Now for the last college campaign, there’s a starting spot to be grabbed. Maybe two of them in fact, given the interesting competition Jiles and Tolando Cleveland face from Jamoral Graham, juco Lashard Durr, redshirts Chris Stamps and Maurice Smitherman, and more.
Jiles doesn’t gripe though about being due a job after all his labors. The competition is good for him and everyone. Plus, he’s breaking in a new position coach in Buckley. “It’s going good,” he says.
“I like him. He’s a funny guy, a great personality. He was a great cornerback so I want to take some of what he’s teaching us because he was a great cornerback back in the day.”

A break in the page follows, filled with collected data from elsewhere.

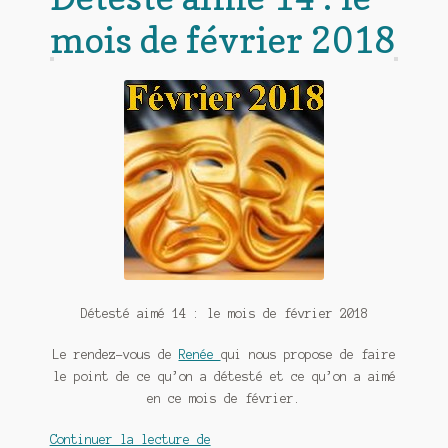
mois de février 2018
Détesté aimé 14 : le mois de février 2018
Le rendez-vous de
Renée
qui nous propose de faire
le point de ce qu’on a détesté et ce qu’on a aimé
en ce mois de février.
Détesté
Continuer la lecture de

But so was Buckley’s predecessor. Jiles feels as if he’s won some sort of college coaching lottery, because he had three years with Deshea Townsend, an All-Pro cornerback just like Buckley. Those two had 27 combined seasons in the National Football League. Jiles likes that, a lot.
“Yeah, I feel lucky. Because not only do I get to be coached by these guys, but after football I can probably call them up sometimes and work out with them some kind of way, those things.” Oh, and as for differences? “Coach Townsend was energetic and louder. Coach Buckley is more smooth. Both of them were great and I’m learning from both of those guys.”
It says much about Jiles’ approach to the last State spring he still sees the need to learn. The emphasis this camp has been footwork so far, which Jiles said should improve individual form for 2016. Anything else on the to-do list?
“Oh, everything really. It’s nothing you get too perfect at. It’s no specific things.” Working on everything, really, is key to spring competition. Bulldog cornerbacks might not win a job in April…
…but they can certainly put themselves an at August disadvantage with a slow spring. That hasn’t been the case this camp per Jiles. “Every guy is ready to compete. Everybody is just improving day-by-day,” he said.
“We’re not missing a beat. We’ve been working so long, so hard, I feel like we haven’t taken many days off. It’s not bad learning new plays with new faces and new coaches.”